IPFS pinning services overcharge for duplicated objects

Pinning services for the InterPlanetary File System (IPFS) are commercial hosting services that offer to ‘pin’ (meaning ‘permanently distribute’ in IPFS jargon) your IPFS file objects for a fee.

I’ve tested two such services, Eternum (0,01 USD per GiB/day) and Pinata cloud (1 GiB free; and 0,30 USD per GiB/month after that), and discovered that they overcharge for duplicated IPFS objects in their storage accounting.

An IPFS object can consist of a single file; or a set of references to other IPFS objects. I’ll refer to the latter kind as a “directory object” in this article. As an example, say we have an IPFS directory object consisting of references to the unique content hashes for the files File_1 and File_2. You’d have three distinct IPFS objects: the directory object and the two files. When you pin such a directory object you also indirectly pin the two file objects. If you then add another file, File_3, to the directory you’ve got five IPFS objects: the original directory object containing two files, the new directory object containing three files, as well as the three individual files.

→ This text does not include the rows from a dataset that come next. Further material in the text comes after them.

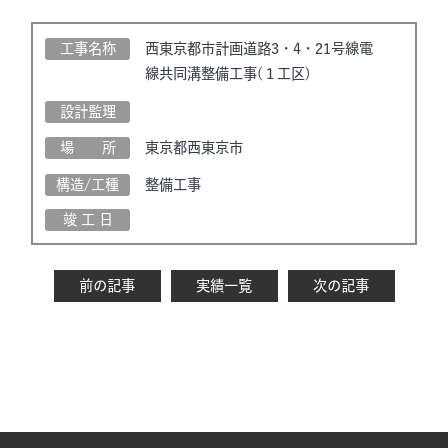
工事名称
西東京都市計画道路3・4・21号線電
線共同溝整備工事(１工区)
設計監理
場 所
東京都西東京市
構造/工種
整備工事
竣 工 日
前の記事
実績一覧
次の記事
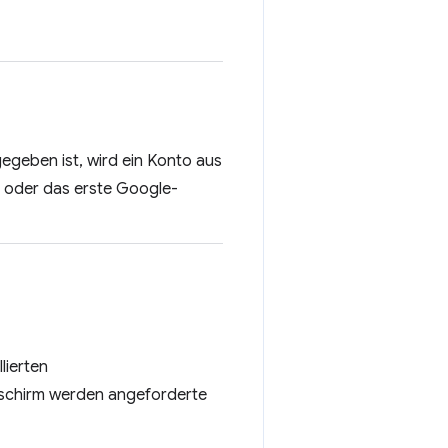
geben ist, wird ein Konto aus
, oder das erste Google-
lierten
dschirm werden angeforderte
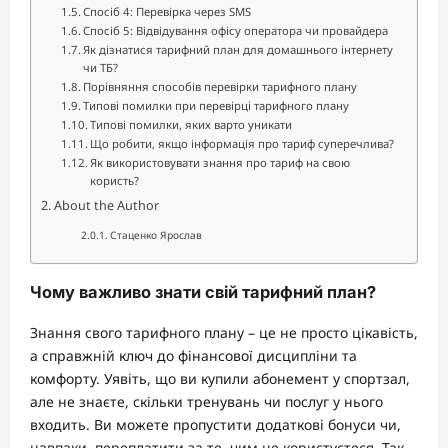
Спосіб 4: Перевірка через SMS
Спосіб 5: Відвідування офісу оператора чи провайдера
Як дізнатися тарифний план для домашнього інтернету
чи ТБ?
Порівняння способів перевірки тарифного плану
Типові помилки при перевірці тарифного плану
Типові помилки, яких варто уникати
Що робити, якщо інформація про тариф суперечлива?
Як використовувати знання про тариф на свою
користь?
About the Author
Стаценко Ярослав
Чому важливо знати свій тарифний план?
Знання свого тарифного плану – це не просто цікавість,
а справжній ключ до фінансової дисципліни та
комфорту. Уявіть, що ви купили абонемент у спортзал,
але не знаєте, скільки тренувань чи послуг у нього
входить. Ви можете пропустити додаткові бонуси чи,
навпаки, переплатити за те, чим не користуєтеся. Так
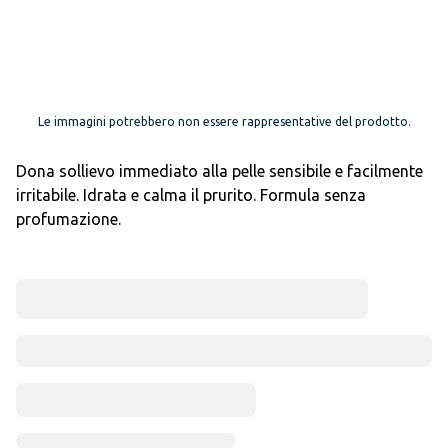
Le immagini potrebbero non essere rappresentative del prodotto.
Dona sollievo immediato alla pelle sensibile e facilmente
irritabile. Idrata e calma il prurito. Formula senza
profumazione.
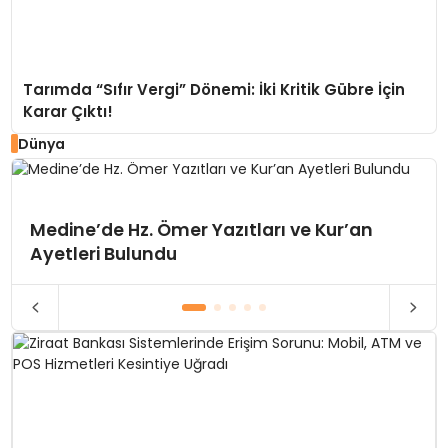
Tarımda “Sıfır Vergi” Dönemi: İki Kritik Gübre İçin
Karar Çıktı!
Dünya
Medine’de Hz. Ömer Yazıtları ve Kur’an
Ayetleri Bulundu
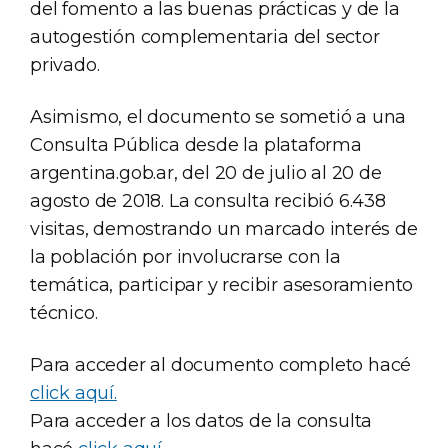
del fomento a las buenas prácticas y de la
autogestión complementaria del sector
privado.
Asimismo, el documento se sometió a una
Consulta Pública desde la plataforma
argentina.gob.ar, del 20 de julio al 20 de
agosto de 2018. La consulta recibió 6.438
visitas, demostrando un marcado interés de
la población por involucrarse con la
temática, participar y recibir asesoramiento
técnico.
Para acceder al documento completo hacé
click aquí.
Para acceder a los datos de la consulta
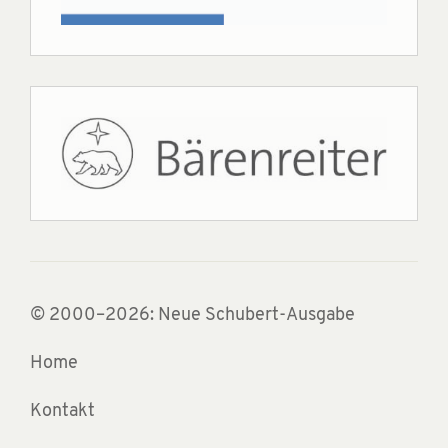
© 2000–2026: Neue Schubert-Ausgabe
Home
Kontakt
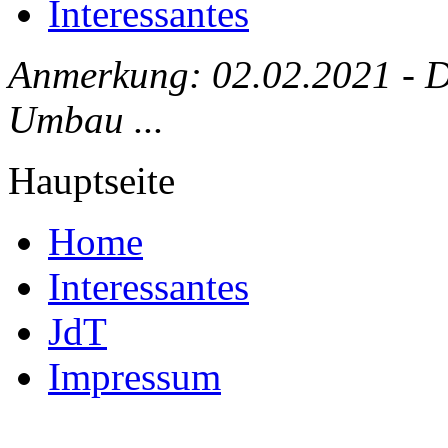
Interessantes
Anmerkung: 02.02.2021 - Die
Umbau ...
Hauptseite
Home
Interessantes
JdT
Impressum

Since the contents of File_1 and File_2 never changes their IPFS objects remain unchanged. You’re not storing separate copies of the files even though they’re stored in two different directory objects. The directory objects only reference the file objects by their hashes. IPFS is supposed to be “the permanent web” and you can just leave the old directory object in place to preserve the history of the object. The storage cost of keeping an old version of a directory around is only a few bytes in addition to any new or modified file data.

An IPFS node doesn’t store multiple copies of the exact same IPFS object. It only needs to store one copy of each object even though they may be referenced from multiple objects. The full size of our two directory objects and everything they reference are deduplicated on the storage layer so each file is only stored once.

IPFS also splits large files into multiple chunks; each of which may also be deduplicated in storage. Meaning that the actual storage requirement with IPFS may be smaller than the sum of all of your files on a regular non-deduplicating file system.

The problem with pinning services is that they always charge for the cumulative size of pinned IPFS objects. While they take advantage of deduplicated IPFS object hashes and blocks for their own storage requirements, these savings are not passed onto their customers. This would be a non-issue in a traditional file hosting service. However, deduplication of files and blocks is baked into IPFS and customers expect to reap the benefits.

I don’t believe that the commercial pinning services are overcharging on purpose, however. I’ve discussed this with the co-founder of Eternum, as well as a developer for an yet-to-be-launched pinning service, and they were positive to the idea of billing for the actual deduplicated storage space customers use. This would enable more blogs and websites to preserve their history on IPFS and ease deployment at the same time.

IPFS doesn’t natively support calculating an object’s actual storage size although I’ve suggested adding it to go-ipfs It’s possible to get accurate storage accounting per-customer by creating a new IPFS object consisting of all the customer’s pinned objects, and recursively going through each uniquely referenced object and sum up their size.